§ **WORK INSTRUCTION**
Lines with "storage" in them are to be located in the listing below and copied.

┄┄┄┄┄┄

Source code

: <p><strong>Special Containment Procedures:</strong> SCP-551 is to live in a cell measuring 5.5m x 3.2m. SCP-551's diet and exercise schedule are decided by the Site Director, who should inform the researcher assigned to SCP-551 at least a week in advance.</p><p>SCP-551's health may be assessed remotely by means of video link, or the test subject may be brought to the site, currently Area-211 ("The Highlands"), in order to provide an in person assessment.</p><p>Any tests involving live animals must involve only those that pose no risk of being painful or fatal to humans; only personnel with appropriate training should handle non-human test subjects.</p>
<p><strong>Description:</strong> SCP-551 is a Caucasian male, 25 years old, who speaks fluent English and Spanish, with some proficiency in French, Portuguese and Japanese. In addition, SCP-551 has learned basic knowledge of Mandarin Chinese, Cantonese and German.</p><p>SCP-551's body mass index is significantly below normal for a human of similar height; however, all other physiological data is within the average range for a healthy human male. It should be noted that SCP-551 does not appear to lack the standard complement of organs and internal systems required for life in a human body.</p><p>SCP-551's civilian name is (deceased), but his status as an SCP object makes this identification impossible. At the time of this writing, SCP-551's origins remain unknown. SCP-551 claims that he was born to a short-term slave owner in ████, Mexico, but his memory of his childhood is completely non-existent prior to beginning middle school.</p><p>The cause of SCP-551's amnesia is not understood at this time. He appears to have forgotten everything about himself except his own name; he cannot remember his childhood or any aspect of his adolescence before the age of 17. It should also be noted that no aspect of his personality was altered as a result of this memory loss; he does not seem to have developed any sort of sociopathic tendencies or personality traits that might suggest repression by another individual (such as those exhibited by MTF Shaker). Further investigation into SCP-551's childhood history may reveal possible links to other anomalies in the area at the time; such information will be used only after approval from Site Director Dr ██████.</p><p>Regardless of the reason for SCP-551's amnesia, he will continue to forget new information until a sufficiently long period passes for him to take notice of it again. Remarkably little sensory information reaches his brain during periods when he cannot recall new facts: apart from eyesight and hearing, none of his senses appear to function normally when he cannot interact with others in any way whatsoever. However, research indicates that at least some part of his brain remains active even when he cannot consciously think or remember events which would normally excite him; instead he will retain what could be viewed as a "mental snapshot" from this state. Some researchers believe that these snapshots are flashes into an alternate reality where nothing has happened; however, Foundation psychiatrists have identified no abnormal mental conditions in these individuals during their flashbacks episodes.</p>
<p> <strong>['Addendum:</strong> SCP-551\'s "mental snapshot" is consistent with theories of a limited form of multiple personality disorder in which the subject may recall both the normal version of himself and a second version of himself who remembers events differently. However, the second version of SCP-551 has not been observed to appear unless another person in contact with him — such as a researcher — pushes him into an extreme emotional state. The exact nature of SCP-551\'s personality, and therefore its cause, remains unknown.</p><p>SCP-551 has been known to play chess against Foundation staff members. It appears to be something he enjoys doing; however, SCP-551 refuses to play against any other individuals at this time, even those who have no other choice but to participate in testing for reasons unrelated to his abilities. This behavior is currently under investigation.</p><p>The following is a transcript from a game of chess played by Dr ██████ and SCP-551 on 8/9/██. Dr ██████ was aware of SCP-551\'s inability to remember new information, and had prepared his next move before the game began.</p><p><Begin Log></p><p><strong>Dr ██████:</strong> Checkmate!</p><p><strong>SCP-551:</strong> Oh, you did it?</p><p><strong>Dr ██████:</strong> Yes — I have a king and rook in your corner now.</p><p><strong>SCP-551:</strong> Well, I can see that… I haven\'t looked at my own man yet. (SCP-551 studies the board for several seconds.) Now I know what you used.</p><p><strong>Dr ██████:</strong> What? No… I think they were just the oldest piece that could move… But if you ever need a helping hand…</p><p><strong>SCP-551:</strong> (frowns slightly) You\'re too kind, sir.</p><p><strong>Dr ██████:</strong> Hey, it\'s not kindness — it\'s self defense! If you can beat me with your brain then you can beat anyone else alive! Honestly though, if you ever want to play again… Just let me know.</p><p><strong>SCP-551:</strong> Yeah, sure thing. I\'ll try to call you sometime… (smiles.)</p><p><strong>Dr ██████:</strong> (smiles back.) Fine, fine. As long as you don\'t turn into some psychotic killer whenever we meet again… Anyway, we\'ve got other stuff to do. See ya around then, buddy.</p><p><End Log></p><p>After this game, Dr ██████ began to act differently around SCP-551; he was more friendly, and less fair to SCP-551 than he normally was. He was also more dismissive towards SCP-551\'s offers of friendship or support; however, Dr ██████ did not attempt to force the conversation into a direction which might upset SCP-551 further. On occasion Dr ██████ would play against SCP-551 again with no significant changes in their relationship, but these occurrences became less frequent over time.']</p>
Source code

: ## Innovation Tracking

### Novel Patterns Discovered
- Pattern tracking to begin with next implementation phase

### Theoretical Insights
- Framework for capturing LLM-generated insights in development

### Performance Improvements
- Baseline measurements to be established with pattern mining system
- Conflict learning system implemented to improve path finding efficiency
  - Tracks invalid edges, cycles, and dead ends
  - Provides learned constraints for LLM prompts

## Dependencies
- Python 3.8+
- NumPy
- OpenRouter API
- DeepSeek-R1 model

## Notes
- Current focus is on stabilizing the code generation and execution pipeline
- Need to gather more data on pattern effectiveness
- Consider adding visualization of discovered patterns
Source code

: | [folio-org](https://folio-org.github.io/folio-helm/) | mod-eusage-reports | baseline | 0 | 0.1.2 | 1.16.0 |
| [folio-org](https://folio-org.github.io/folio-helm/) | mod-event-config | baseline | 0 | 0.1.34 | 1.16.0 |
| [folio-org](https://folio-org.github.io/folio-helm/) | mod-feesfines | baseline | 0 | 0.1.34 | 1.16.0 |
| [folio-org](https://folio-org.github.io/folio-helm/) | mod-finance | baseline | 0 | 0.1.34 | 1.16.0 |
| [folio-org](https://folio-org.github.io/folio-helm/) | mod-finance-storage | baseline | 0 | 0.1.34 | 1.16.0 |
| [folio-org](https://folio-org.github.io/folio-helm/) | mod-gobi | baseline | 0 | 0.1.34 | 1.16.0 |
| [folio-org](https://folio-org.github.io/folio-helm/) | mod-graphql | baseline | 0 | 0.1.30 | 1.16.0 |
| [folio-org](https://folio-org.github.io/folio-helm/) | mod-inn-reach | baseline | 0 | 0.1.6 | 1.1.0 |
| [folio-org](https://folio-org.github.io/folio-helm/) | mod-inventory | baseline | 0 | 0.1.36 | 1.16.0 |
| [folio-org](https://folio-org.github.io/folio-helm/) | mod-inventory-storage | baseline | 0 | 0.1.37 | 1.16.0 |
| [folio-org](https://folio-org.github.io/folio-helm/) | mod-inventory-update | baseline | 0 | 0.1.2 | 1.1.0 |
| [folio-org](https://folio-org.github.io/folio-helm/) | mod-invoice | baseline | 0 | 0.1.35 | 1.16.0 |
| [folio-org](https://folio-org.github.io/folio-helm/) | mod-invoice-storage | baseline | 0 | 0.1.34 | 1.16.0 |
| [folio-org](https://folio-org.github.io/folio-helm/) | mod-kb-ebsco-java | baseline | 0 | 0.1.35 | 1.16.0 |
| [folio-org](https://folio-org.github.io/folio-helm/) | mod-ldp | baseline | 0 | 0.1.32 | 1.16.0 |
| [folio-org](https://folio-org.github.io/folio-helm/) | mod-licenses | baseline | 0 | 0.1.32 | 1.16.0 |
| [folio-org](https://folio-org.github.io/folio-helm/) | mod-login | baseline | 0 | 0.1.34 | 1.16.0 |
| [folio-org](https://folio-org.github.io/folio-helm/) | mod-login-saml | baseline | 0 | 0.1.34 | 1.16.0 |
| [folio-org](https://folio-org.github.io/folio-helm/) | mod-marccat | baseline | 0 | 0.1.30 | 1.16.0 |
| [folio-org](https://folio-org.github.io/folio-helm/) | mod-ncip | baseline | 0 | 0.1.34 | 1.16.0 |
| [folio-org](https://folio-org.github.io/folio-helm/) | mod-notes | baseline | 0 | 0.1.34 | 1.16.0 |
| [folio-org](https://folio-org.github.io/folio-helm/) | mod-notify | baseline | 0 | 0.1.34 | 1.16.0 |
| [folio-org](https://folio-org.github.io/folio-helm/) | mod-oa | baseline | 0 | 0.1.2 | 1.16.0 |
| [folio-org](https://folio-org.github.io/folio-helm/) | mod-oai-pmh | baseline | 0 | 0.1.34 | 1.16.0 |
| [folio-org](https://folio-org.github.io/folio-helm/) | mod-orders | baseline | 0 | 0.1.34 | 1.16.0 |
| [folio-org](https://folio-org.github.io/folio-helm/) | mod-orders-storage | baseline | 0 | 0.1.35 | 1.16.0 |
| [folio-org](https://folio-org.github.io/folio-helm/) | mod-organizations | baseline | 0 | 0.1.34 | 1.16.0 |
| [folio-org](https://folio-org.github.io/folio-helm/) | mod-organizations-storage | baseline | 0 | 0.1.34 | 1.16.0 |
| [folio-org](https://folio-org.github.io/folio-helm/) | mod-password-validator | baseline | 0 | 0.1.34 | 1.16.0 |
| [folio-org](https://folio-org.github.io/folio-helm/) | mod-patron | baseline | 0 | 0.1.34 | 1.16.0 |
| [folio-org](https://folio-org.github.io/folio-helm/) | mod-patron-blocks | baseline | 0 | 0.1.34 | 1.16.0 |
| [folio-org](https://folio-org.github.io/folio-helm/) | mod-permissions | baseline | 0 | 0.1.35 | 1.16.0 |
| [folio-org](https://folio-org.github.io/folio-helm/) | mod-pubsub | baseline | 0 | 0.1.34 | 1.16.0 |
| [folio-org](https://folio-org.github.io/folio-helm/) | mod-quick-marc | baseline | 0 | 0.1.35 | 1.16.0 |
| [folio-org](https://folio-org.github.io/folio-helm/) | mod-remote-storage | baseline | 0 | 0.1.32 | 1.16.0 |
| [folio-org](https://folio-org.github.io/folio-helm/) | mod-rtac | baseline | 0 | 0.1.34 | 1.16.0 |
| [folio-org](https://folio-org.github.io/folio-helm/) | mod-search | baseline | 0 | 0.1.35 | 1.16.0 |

┄┄┄┄┄┄

§ **EXERCISE SOLUTION**
| [folio-org](https://folio-org.github.io/folio-helm/) | mod-finance-storage | baseline | 0 | 0.1.34 | 1.16.0 |
| [folio-org](https://folio-org.github.io/folio-helm/) | mod-inventory-storage | baseline | 0 | 0.1.37 | 1.16.0 |
| [folio-org](https://folio-org.github.io/folio-helm/) | mod-invoice-storage | baseline | 0 | 0.1.34 | 1.16.0 |
| [folio-org](https://folio-org.github.io/folio-helm/) | mod-orders-storage | baseline | 0 | 0.1.35 | 1.16.0 |
| [folio-org](https://folio-org.github.io/folio-helm/) | mod-organizations-storage | baseline | 0 | 0.1.34 | 1.16.0 |
| [folio-org](https://folio-org.github.io/folio-helm/) | mod-remote-storage | baseline | 0 | 0.1.32 | 1.16.0 |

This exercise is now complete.